INSTRUCTIONS FOR THE TASK: How many lines in the records below contain "Gehgeschwindigkeit"? Reply with the number alone.

LISTED ENTRIES:
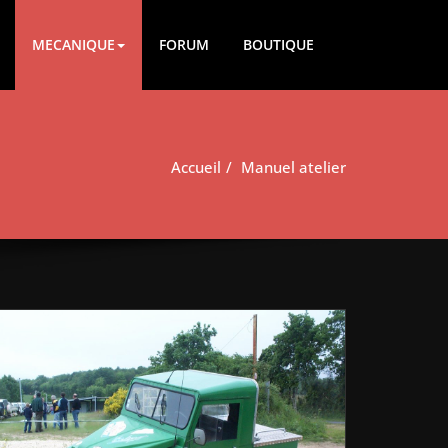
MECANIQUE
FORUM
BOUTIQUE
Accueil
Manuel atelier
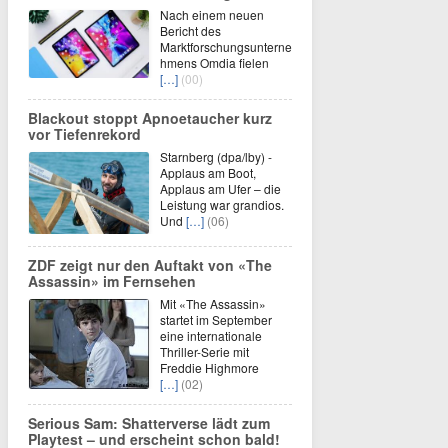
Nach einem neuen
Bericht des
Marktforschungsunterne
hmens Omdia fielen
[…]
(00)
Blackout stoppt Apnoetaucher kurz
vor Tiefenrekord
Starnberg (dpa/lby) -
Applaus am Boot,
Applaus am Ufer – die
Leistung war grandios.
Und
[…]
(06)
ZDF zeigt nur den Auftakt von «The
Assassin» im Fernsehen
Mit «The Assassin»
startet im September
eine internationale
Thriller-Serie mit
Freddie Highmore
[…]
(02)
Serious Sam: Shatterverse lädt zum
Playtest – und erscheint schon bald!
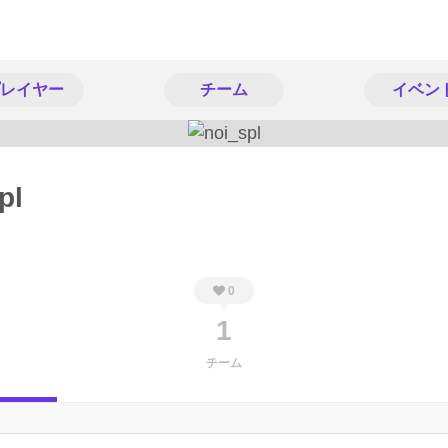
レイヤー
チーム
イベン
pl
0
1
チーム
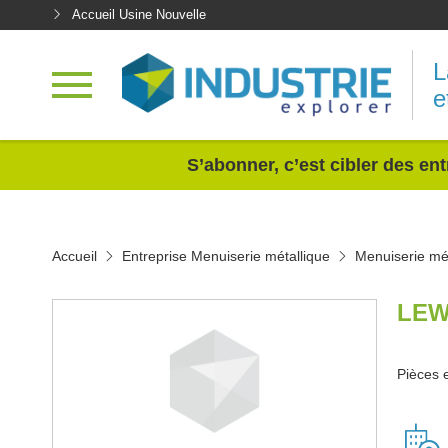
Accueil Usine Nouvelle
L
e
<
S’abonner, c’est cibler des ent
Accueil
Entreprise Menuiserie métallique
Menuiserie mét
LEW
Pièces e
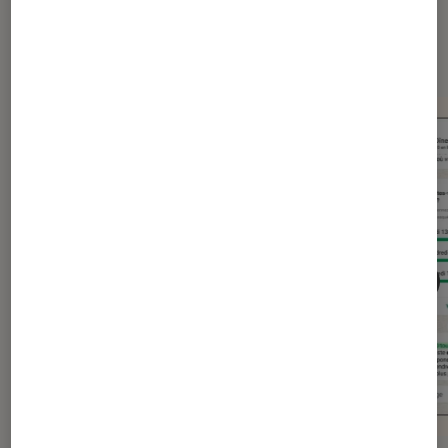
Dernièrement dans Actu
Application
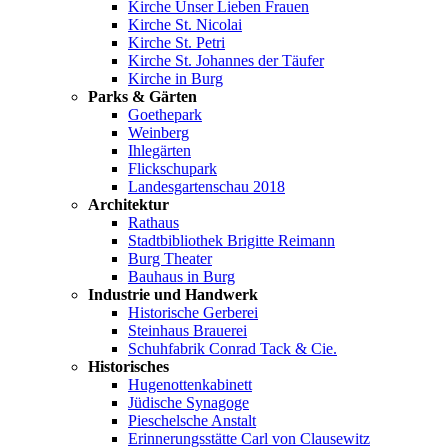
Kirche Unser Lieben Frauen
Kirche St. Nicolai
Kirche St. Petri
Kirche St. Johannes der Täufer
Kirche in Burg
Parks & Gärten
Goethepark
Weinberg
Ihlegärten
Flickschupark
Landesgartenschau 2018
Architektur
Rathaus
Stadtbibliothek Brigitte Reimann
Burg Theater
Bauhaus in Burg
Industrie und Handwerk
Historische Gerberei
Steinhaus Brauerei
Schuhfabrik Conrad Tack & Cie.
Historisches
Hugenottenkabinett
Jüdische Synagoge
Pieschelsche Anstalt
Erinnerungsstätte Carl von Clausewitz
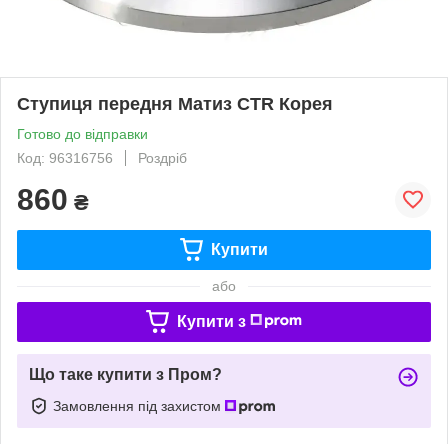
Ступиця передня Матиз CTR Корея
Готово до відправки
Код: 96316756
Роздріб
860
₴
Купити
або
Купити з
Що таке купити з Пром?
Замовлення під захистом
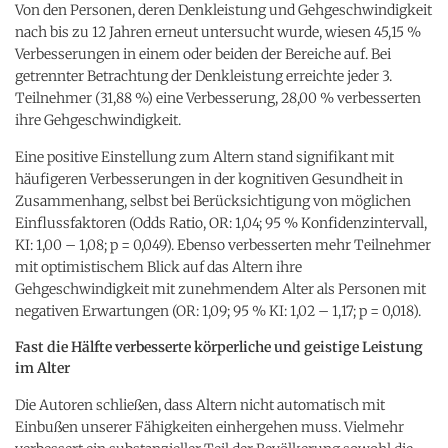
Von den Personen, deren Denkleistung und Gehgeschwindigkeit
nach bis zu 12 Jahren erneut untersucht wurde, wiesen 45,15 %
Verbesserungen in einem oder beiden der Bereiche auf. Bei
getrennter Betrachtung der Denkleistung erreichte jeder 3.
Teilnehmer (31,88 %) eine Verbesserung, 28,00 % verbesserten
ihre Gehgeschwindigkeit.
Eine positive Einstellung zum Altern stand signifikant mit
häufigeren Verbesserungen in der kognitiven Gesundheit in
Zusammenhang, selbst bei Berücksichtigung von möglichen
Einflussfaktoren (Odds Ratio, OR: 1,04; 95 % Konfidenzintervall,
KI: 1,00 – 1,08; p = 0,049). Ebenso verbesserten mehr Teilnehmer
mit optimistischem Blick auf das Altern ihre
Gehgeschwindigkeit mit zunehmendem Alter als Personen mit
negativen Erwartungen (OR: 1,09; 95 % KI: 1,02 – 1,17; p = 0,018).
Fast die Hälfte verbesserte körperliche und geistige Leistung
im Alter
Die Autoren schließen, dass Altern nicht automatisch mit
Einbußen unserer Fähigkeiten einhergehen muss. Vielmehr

THE ANSWER: 3